A CFO prepares clean, audit-ready financials, leads diligence, helps negotiate terms, and ensures you're telling a consistent, credible financial story. Having strategic support during a deal can reduce stress, preserve value, and increase your chances of a successful close.
When should I raise capital—and how much?
Raise capital when you have a clear use of funds, a credible growth plan, and limited ability to scale on cash flow alone. We help you assess dilution, runway, valuation, and ideal investor profile to decide how much to raise—and when.
OpEx & Cost Management
When should we run a cost-cutting initiative?
If burn is rising, margins are shrinking, or revenue isn’t scaling with headcount, it may be time to reassess costs. We often recommend reviewing OpEx quarterly to identify trends before they become problems.
What are examples of fixed vs variable and labor vs non-labor costs?

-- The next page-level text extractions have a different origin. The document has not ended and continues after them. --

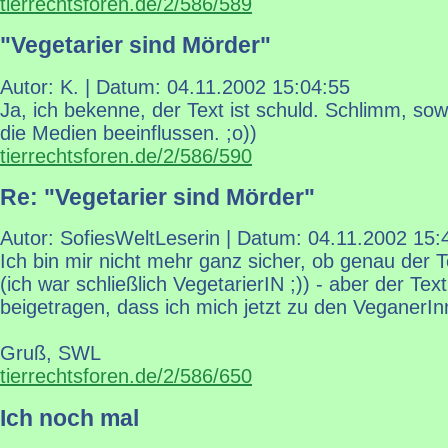
tierrechtsforen.de/2/586/589
"Vegetarier sind Mörder"
Autor: K. | Datum:
04.11.2002 15:04:55
Ja, ich bekenne, der Text ist schuld. Schlimm, so
die Medien beeinflussen. ;o))
tierrechtsforen.de/2/586/590
Re: "Vegetarier sind Mörder"
Autor: SofiesWeltLeserin | Datum:
04.11.2002 15:
Ich bin mir nicht mehr ganz sicher, ob genau der 
(ich war schließlich VegetarierIN ;)) - aber der Tex
beigetragen, dass ich mich jetzt zu den VeganerIn
Gruß, SWL
tierrechtsforen.de/2/586/650
Ich noch mal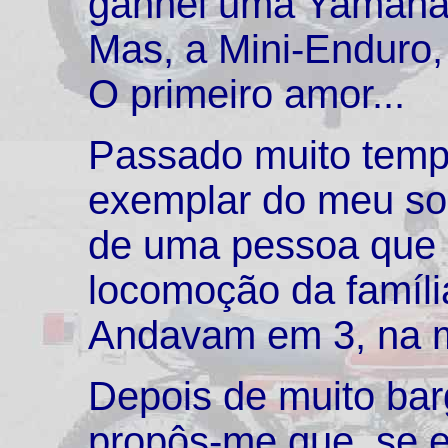
ganhei uma Yamaha
Mas, a Mini-Enduro,
O primeiro amor...
Passado muito tempo
exemplar do meu so
de uma pessoa que 
locomoção da famíli
Andavam em 3, na mot
Depois de muito barg
propôs-me que, se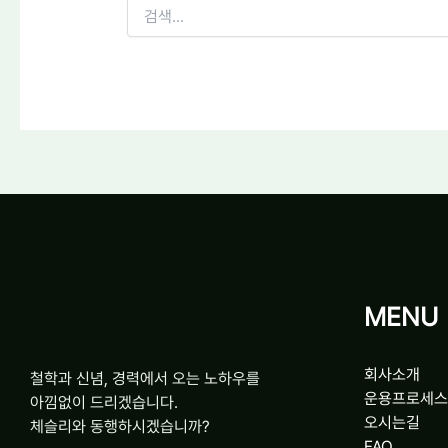
MENU
회사소개
철학과 신념, 경력에서 오는 노하우를
운용프로세스
아낌없이 드리겠습니다.
오시는길
체슬리와 동행하시겠습니까?
FAQ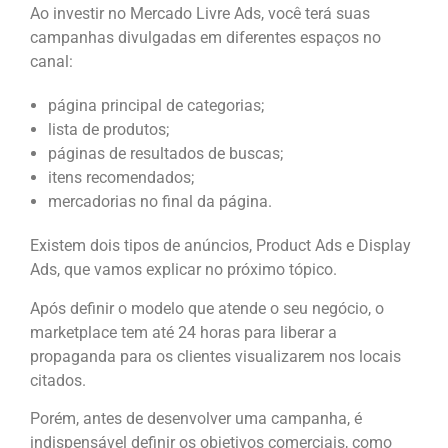
Ao investir no Mercado Livre Ads, você terá suas
campanhas divulgadas em diferentes espaços no
canal:
página principal de categorias;
lista de produtos;
páginas de resultados de buscas;
itens recomendados;
mercadorias no final da página.
Existem dois tipos de anúncios, Product Ads e Display
Ads, que vamos explicar no próximo tópico.
Após definir o modelo que atende o seu negócio, o
marketplace tem até 24 horas para liberar a
propaganda para os clientes visualizarem nos locais
citados.
Porém, antes de desenvolver uma campanha, é
indispensável definir os objetivos comerciais, como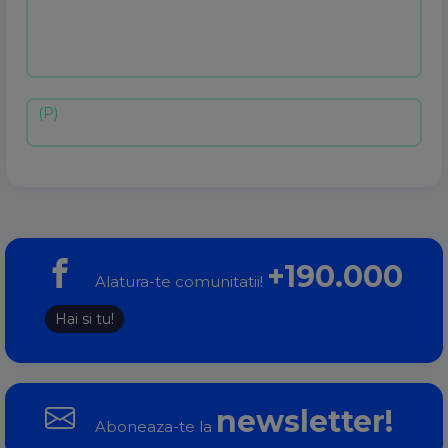
+190.000
Alatura-te comunitatii!
Hai si tu!
newsletter!
Aboneaza-te la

Fixed costs include rent and software subscriptions. Variable costs include sales commissions or fulfillment costs. Labor = salaries and contractors. Non-labor = tools, travel, marketing. Identifying these helps with smarter tradeoffs.
How do I know if my OpEx lines are healthy?
Benchmark OpEx categories as a % of revenue vs your industry and stage. For example, G&A should often be under 15% of revenue for growing companies. We guide clients to right-size spending without cutting growth potential.
When should I invest more in R&D, marketing, or sales ramp?
If you have high margin potential, strong retention, and proven demand, it may be time to lean into growth. A solid forecast will show whether you can afford the investment and how quickly it will pay off.